7 RStudio Tips and Tricks

NB: This guide assumes you are using RStudio v1.1 or later

7.1 Global Options

The Global Options menu (found in the Tools drop-down menu) allows you to customise the RStudio interface. This includes both aesthetic and functionality changes.

  • Appearance menu: + Change your IDE colour schemes with RStudio themes + Change your text colour schemes with Editor themes + Change your font with Editor fonts. Ligature-enabled fonts (none of the default fonts) let multi-character symbols like <- be displayed as a single character
  • Pane Layout menu: + Lets you customise where each panel is displayed + Lets you move tabs between panes + Restricted to a 4x4 grid
  • Code menu: + Completion tab:
    • Use tab for multiline autocompletions. Check this box to enable tab autocompletion of function calls over multiple lines + Diagnostics tab:
    • Check arguments to R function calls. Check this box and R will show warning/error messages for missing arguments with no default values, and missing/additional commas/brackets
    • Warn if variable has no definition in scope. Check this box and R will show warning messages if variable names supplied to a function aren’t defined anywhere. Picks up on spelling errors like Variable1 instead of variable1
    • Warn if variable is defined but not used. Check this box and R will show warning messages for defined variables that are never used
    • Provide R style guide diagnostics. Check this box and R will show warning messages where you don’t adhere to Hadley Wickham’s style guide

7.2 Keyboard Shortcuts

RStudio has a slew of keyboard shortcuts to make life easier. Alt+Shift+K brings up the menu, or they are available under the Tools drop-down menu. Some useful ones:

  • Ctrl+<Number>: Move focus to pane/tab corresponding to <Number>. Most useful are Ctrl+1 for Source and Ctrl+2 for Console
  • Ctrl+Shift+<Number>: Maximise the pane/tab corresponding to <Number>
  • Ctrl+Ent: Run selected line(s)
  • Alt+Ent: Run selected line(s) without moving cursor
  • Ctrl+Shift+P: Re-run previous line(s).

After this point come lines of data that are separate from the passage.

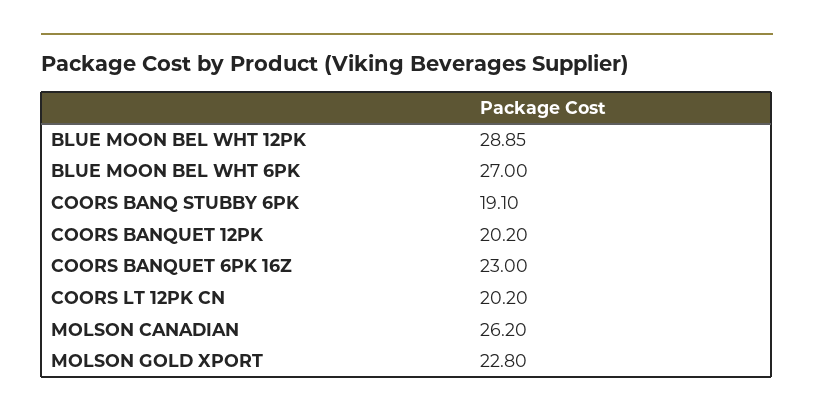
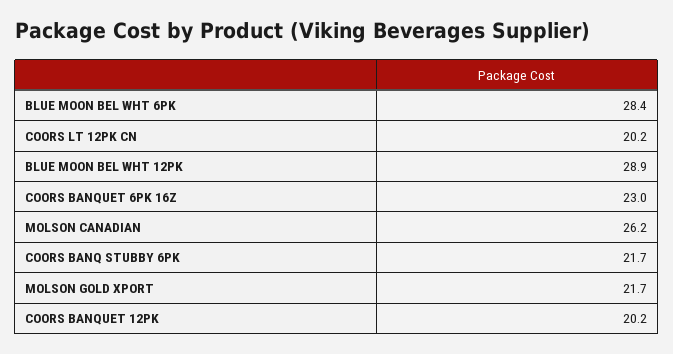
  {
    "BLUE MOON BEL WHT 12PK": 28.85,
-   "BLUE MOON BEL WHT 6PK": 27,
+   "BLUE MOON BEL WHT 6PK": 28.4,
-   "COORS BANQ STUBBY 6PK": 19.1,
+   "COORS BANQ STUBBY 6PK": 21.7,
    "COORS BANQUET 12PK": 20.2,
    "COORS BANQUET 6PK 16Z": 23,
    "COORS LT 12PK CN": 20.2,
    "MOLSON CANADIAN": 26.2,
-   "MOLSON GOLD XPORT": 22.8
+   "MOLSON GOLD XPORT": 21.7
  }

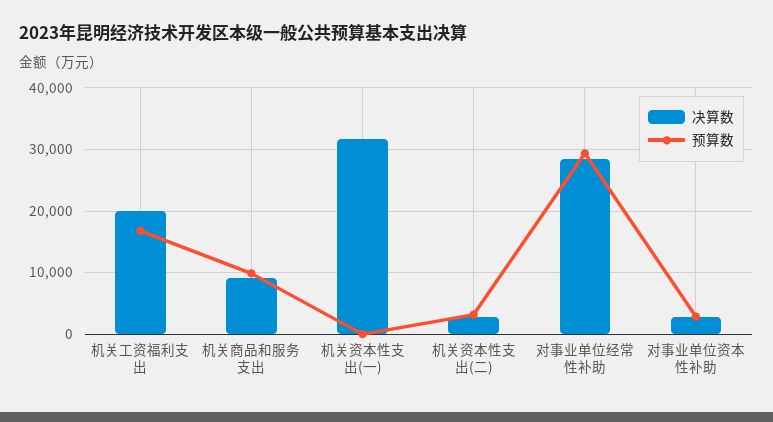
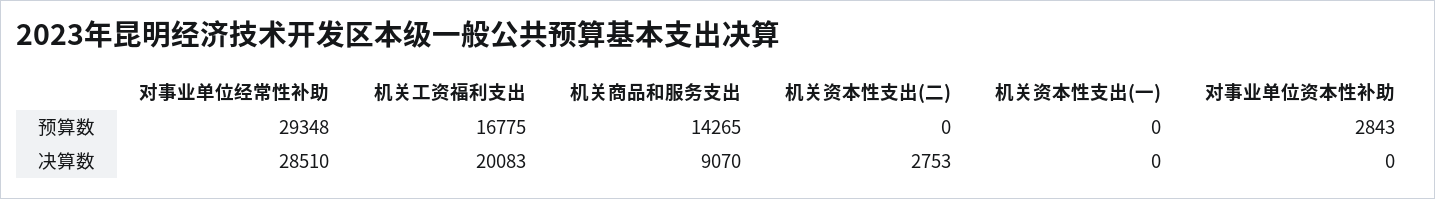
  {
    "决算数": {
      "机关工资福利支出": 20083,
      "机关商品和服务支出": 9070,
-     "机关资本性支出(一)": 32000,
+     "机关资本性支出(一)": 0,
      "机关资本性支出(二)": 2753,
      "对事业单位经常性补助": 28510,
-     "对事业单位资本性补助": 3000
+     "对事业单位资本性补助": 0
    },
    "预算数": {
      "机关工资福利支出": 16775,
-     "机关商品和服务支出": 10000,
+     "机关商品和服务支出": 14265,
      "机关资本性支出(一)": 0,
-     "机关资本性支出(二)": 3000,
+     "机关资本性支出(二)": 0,
      "对事业单位经常性补助": 29348,
      "对事业单位资本性补助": 2843
    }
  }

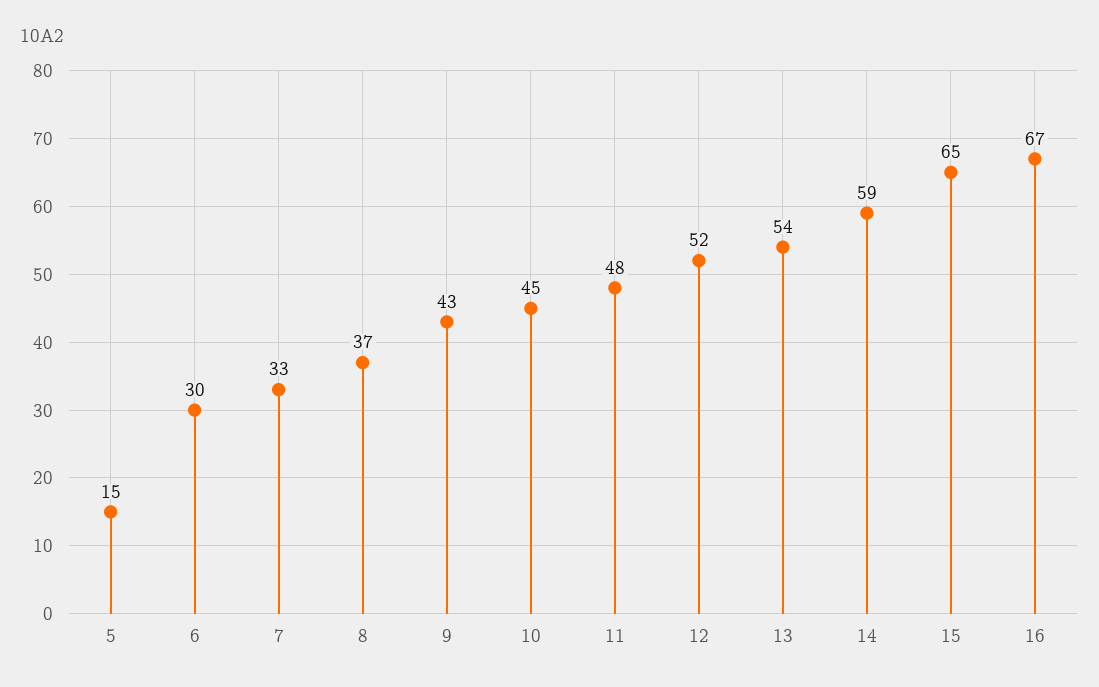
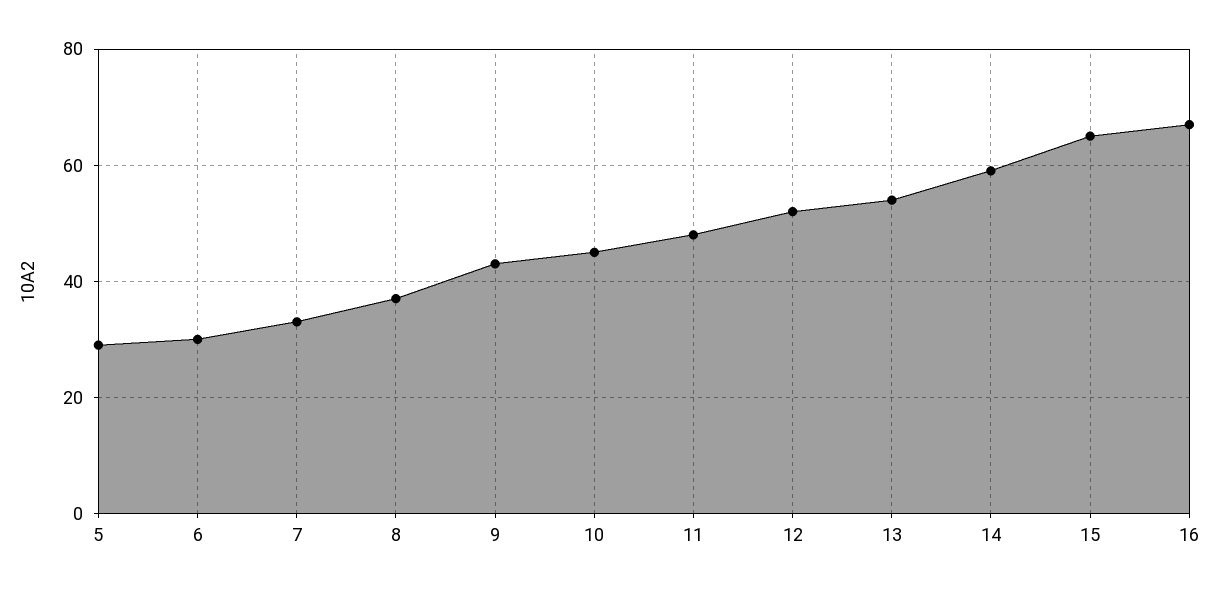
  {
-   "5": 15,
+   "5": 30,
    "6": 30,
    "7": 33,
    "8": 37,
    "9": 43,
    "10": 45,
    "11": 48,
    "12": 52,
    "13": 54,
    "14": 59,
    "15": 65,
    "16": 67
  }

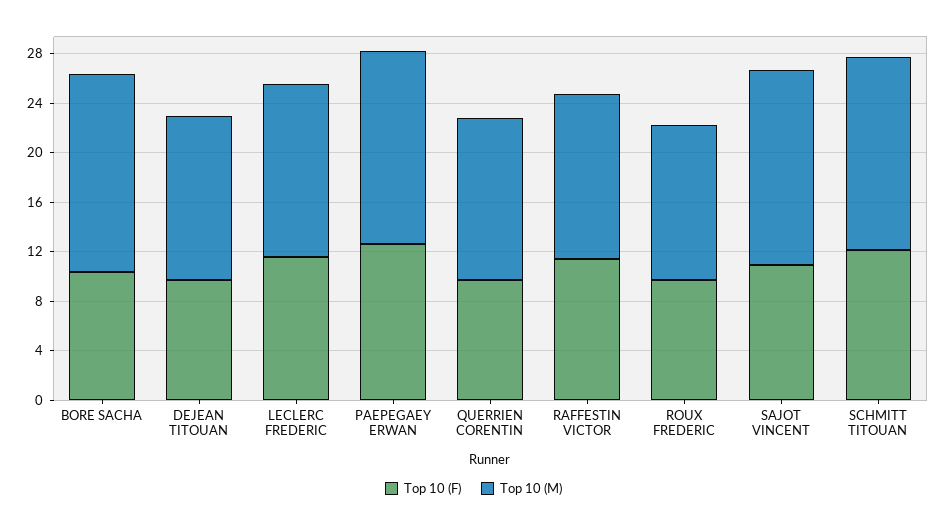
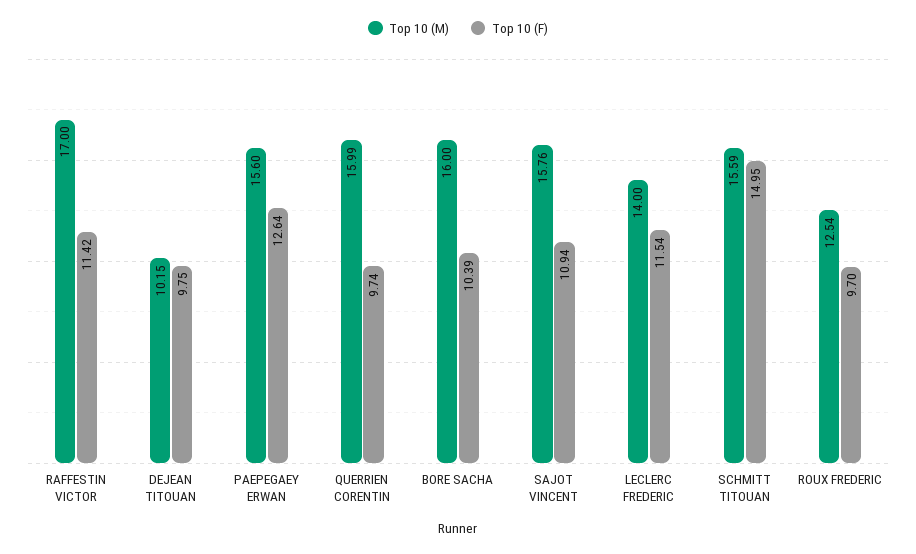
  {
    "Top 10 (F)": {
      "BORE SACHA": 10.39,
      "DEJEAN TITOUAN": 9.75,
      "LECLERC FREDERIC": 11.54,
      "PAEPEGAEY ERWAN": 12.64,
      "QUERRIEN CORENTIN": 9.74,
      "RAFFESTIN VICTOR": 11.42,
      "ROUX FREDERIC": 9.7,
      "SAJOT VINCENT": 10.94,
-     "SCHMITT TITOUAN": 12
+     "SCHMITT TITOUAN": 14.95
    },
    "Top 10 (M)": {
      "BORE SACHA": 16,
-     "DEJEAN TITOUAN": 13,
+     "DEJEAN TITOUAN": 10.15,
      "LECLERC FREDERIC": 14,
      "PAEPEGAEY ERWAN": 15.6,
-     "QUERRIEN CORENTIN": 13,
+     "QUERRIEN CORENTIN": 15.99,
-     "RAFFESTIN VICTOR": 13,
+     "RAFFESTIN VICTOR": 17,
      "ROUX FREDERIC": 12.54,
      "SAJOT VINCENT": 15.76,
      "SCHMITT TITOUAN": 15.59
    }
  }

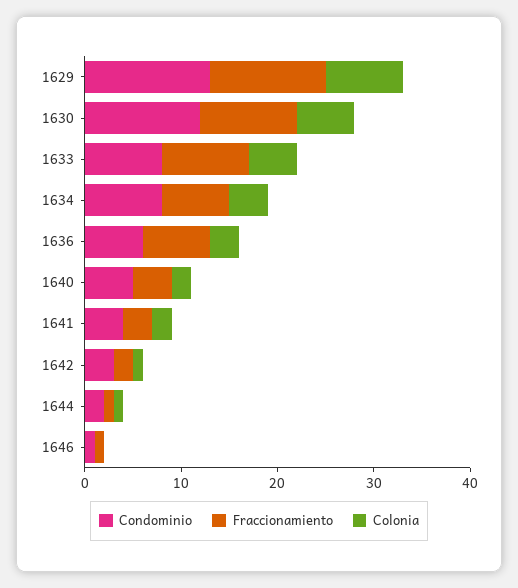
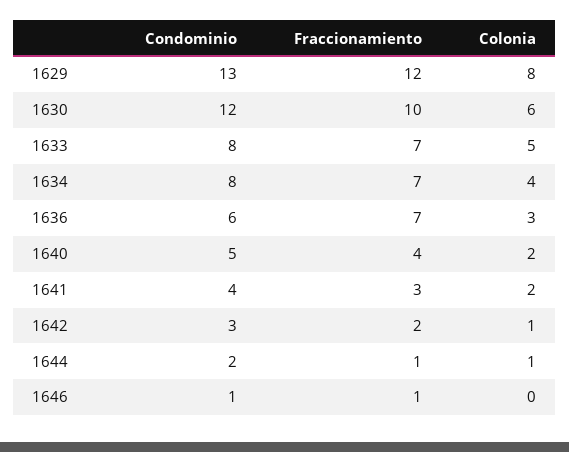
  {
    "Condominio": {
      "1629": 13,
      "1630": 12,
      "1633": 8,
      "1634": 8,
      "1636": 6,
      "1640": 5,
      "1641": 4,
      "1642": 3,
      "1644": 2,
      "1646": 1
    },
    "Fraccionamiento": {
      "1629": 12,
      "1630": 10,
-     "1633": 9,
+     "1633": 7,
      "1634": 7,
      "1636": 7,
      "1640": 4,
      "1641": 3,
      "1642": 2,
      "1644": 1,
      "1646": 1
    },
    "Colonia": {
      "1629": 8,
      "1630": 6,
      "1633": 5,
      "1634": 4,
      "1636": 3,
      "1640": 2,
      "1641": 2,
      "1642": 1,
      "1644": 1,
      "1646": 0
    }
  }

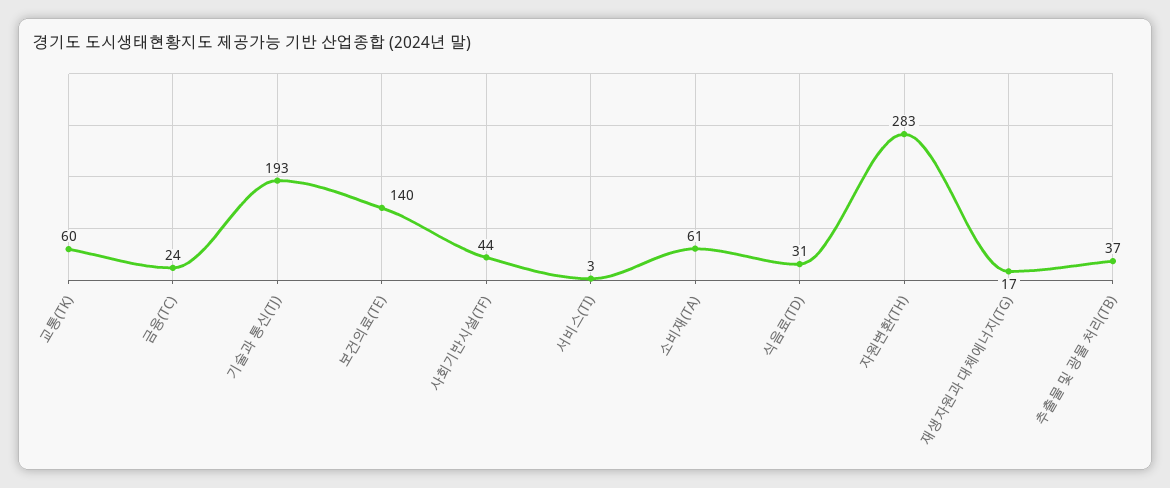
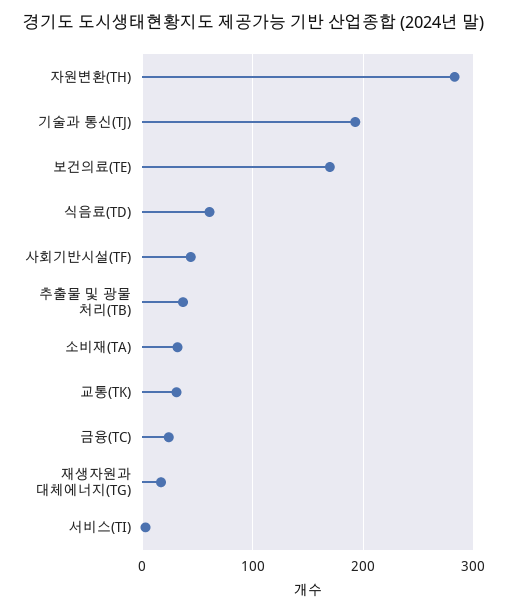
  {
-   "교통(TK)": 60,
+   "교통(TK)": 30,
    "금융(TC)": 24,
    "기술과 통신(TJ)": 193,
-   "보건의료(TE)": 140,
+   "보건의료(TE)": 170,
    "사회기반시설(TF)": 44,
    "서비스(TI)": 3,
-   "소비재(TA)": 61,
+   "소비재(TA)": 30,
-   "식음료(TD)": 31,
+   "식음료(TD)": 60,
    "자원변환(TH)": 283,
    "재생자원과 대체에너지(TG)": 17,
    "추출물 및 광물 처리(TB)": 37
  }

Lets you change values between runs.
  • Ctrl+I: Re-indent selected lines
  • Ctrl+Shift+C: Comment/uncomment selected lines
  • Alt+-: Insert <-
  • Ctrl+Shift+M: Insert %>%
  • Ctrl+L: Clear console
  • F1: Bring up help file for selected function name
  • F2: Bring up source file for selected function name

7.3 Code Folds

Code folds allow you to hide/show chunks of code in a script file to make navigating scripts easier. You might already be familiar with these since RStudio uses them automatically for braced regions like for loops/if statements/user-defined functions. They show up as small triangles next to the line numbers.

You can manually add code folds with comment lines that include at least four trailing dashes -, equal signs =, or hashes #. This will then let you hide all code between two lines with code folds. There is no set structure to code folds beyond this so you can work them into section headers to create a neat document. Folded sections show up in the Jump To menu at the bottom of the script editor making it easy to navigate big documents. Example folds:

  • #----
  • #====
  • #####
  • # Section 1 ----
  • ## Section 1a ----
  • # Load Data ===========================
  • #### Plotting ####

7.4 R Projects

R projects are a neat way of encompassing an entire set of work. Some of the benefits to this are:

  • Relative filepaths. No more using setwd() or read.csv("C:/Users/Person/Documents/Folder/Folder2/Folder3/Data/File.csv")!
  • When you re-open a project file the RStudio session is exactly as you ended it. The scripts you had open are still open, and .RData is loaded sothe variables are still stored in the environment (so you don’t have to re-run code). However, packages need to be reloaded and the Plots pane is emptied.
  • Version control. R projects can be set up with version control software like git. RStudio has a two ways to interact with git: a Terminal (covered later) and a point and click GUI interface. We will probably cover this in a future Coding Club session.

7.5 Terminal

RStudio now has an in-built Terminal which allows access to the system shell within the RStudio IDE. For computers that don’t have a built-in Terminal (e.g. Windows), then you will need to install something like Git-Bash (might come with newer versions of RStudio). The Terminal can be used for things like version control with git, remote logins, compiling python code, etc.